The Communist Party of China has been the uninterrupted ruler of China since 1949. From its founding in 1921, the Party has been the vehicle for terror and murder on a scale previously unknown to humankind. Mao Zedong’s death toll rivaled or exceeded those of Adolf Hitler and Josef Stalin, but unlike Nazi Germany, Mao’s armies were never defeated, and unlike Soviet Russia, the Party never lost control.
Chinese leaders do not repudiate Mao or mass murder. Thirty years ago, they massacred protesters in Tiananmen Square. The Party’s grip today is enforced by the prospect of state terror.
Golden State Warriors coach Steve Kerr claimed in 2016, “Unarmed black people are being killed indiscriminately around the country.” Kerr’s inane charge was in response to the shooting of a PCP-intoxicated motorist by a Tulsa policewoman. She was tried for manslaughter and found not guilty. More recently, Kerr denounced the droning of Iranian Quds Force commander Qasem Soleimani, a real murderer, only to clam up when asked about China.

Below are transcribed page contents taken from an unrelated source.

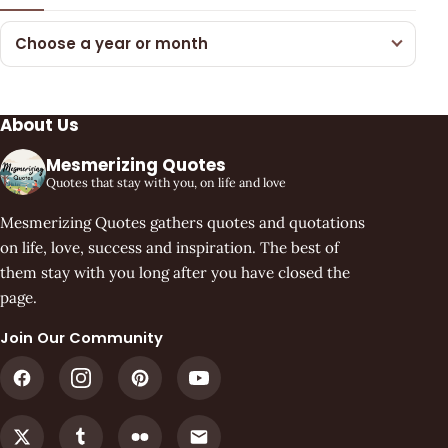
Choose a year or month
About Us
Mesmerizing Quotes
Quotes that stay with you, on life and love
Mesmerizing Quotes gathers quotes and quotations
on life, love, success and inspiration. The best of
them stay with you long after you have closed the
page.
Join Our Community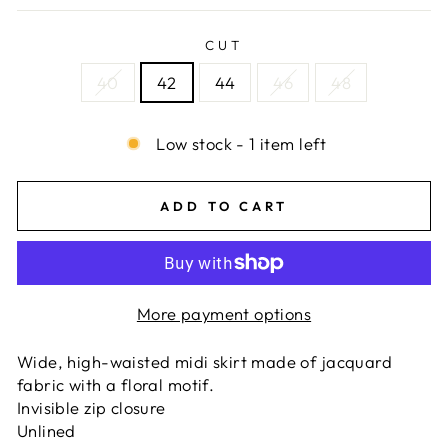
CUT
40
42
44
46
48
Low stock - 1 item left
ADD TO CART
More payment options
Wide, high-waisted midi skirt made of jacquard
fabric with a floral motif.
Invisible zip closure
Unlined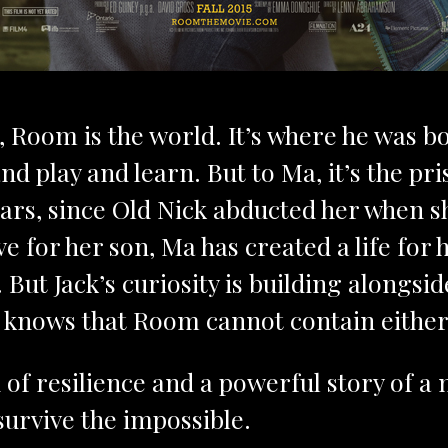
, Room is the world. It’s where he was 
nd play and learn. But to Ma, it’s the p
ears, since Old Nick abducted her when s
e for her son, Ma has created a life for 
But Jack’s curiosity is building alongsi
knows that Room cannot contain either i
 of resilience and a powerful story of 
survive the impossible.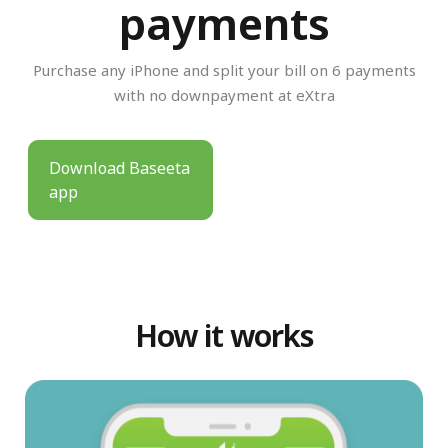
payments
Purchase any iPhone and split your bill on 6 payments
with no downpayment at eXtra
Download Baseeta
app
How it works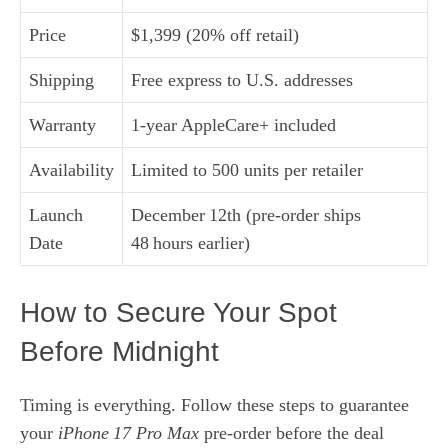
Price
$1,399 (20% off retail)
Shipping
Free express to U.S. addresses
Warranty
1-year AppleCare+ included
Availability
Limited to 500 units per retailer
Launch
December 12th (pre‑order ships
Date
48 hours earlier)
How to Secure Your Spot
Before Midnight
Timing is everything. Follow these steps to guarantee
your
iPhone 17 Pro Max
pre‑order before the deal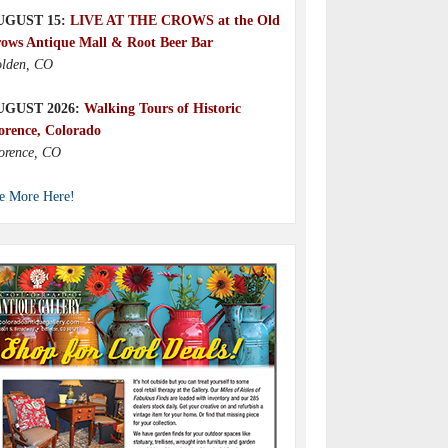
UGUST 15:
LIVE AT THE CROWS at the Old
ows Antique Mall & Root Beer Bar
lden, CO
UGUST 2026:
Walking Tours of Historic
orence, Colorado
orence, CO
e More Here!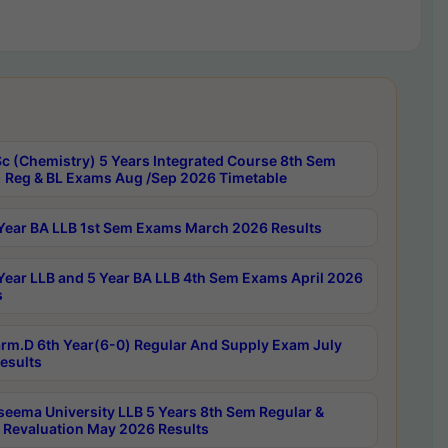
c (Chemistry) 5 Years Integrated Course 8th Sem
 Reg & BL Exams Aug /Sep 2026 Timetable
Year BA LLB 1st Sem Exams March 2026 Results
Year LLB and 5 Year BA LLB 4th Sem Exams April 2026
s
rm.D 6th Year(6-0) Regular And Supply Exam July
esults
seema University LLB 5 Years 8th Sem Regular &
 Revaluation May 2026 Results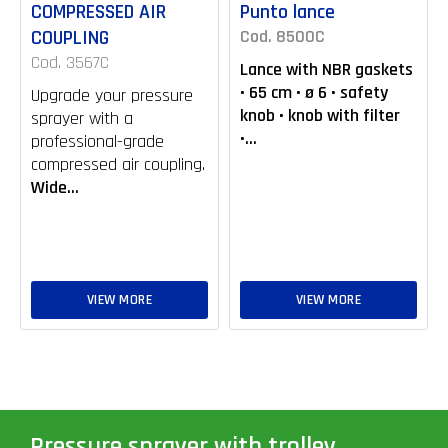
COMPRESSED AIR
Punto lance
COUPLING
Cod. 8500C
Cod. 3567C
Lance with NBR gaskets
• 65 cm • ø 6 • safety
Upgrade your pressure
knob • knob with filter
sprayer with a
•...
professional-grade
compressed air coupling.
Wide...
VIEW MORE
VIEW MORE
Pressure sprayer with trolley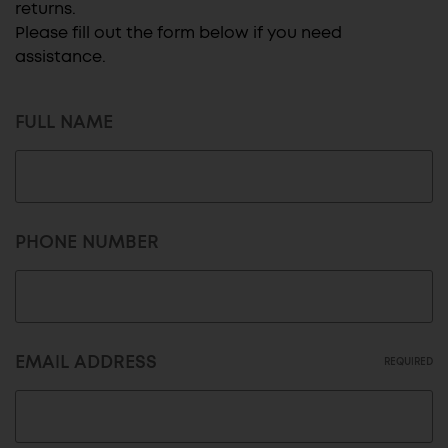
returns.
Please fill out the form below if you need
assistance.
FULL NAME
PHONE NUMBER
EMAIL ADDRESS
REQUIRED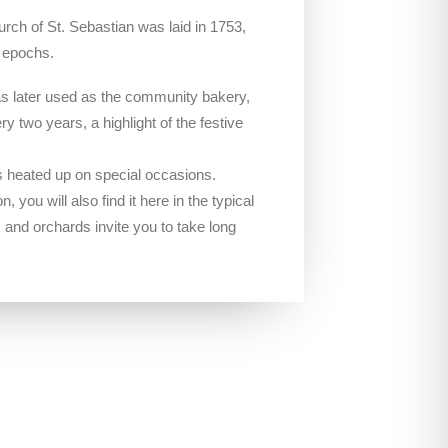
rch of St. Sebastian was laid in 1753,
l epochs.
was later used as the community bakery,
ry two years, a highlight of the festive
 is heated up on special occasions.
, you will also find it here in the typical
s and orchards invite you to take long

Kerr and the others can only find injustice in America, appearing vacuous as the Chinese totalitarian monster rises. It was a mistake for the NBA to make itself a “woke” league. If China settles the Hong Kong issue by sending in its army, embracing the protesters will only be a starting point for what will be required of Americans who have sought to appease the beast.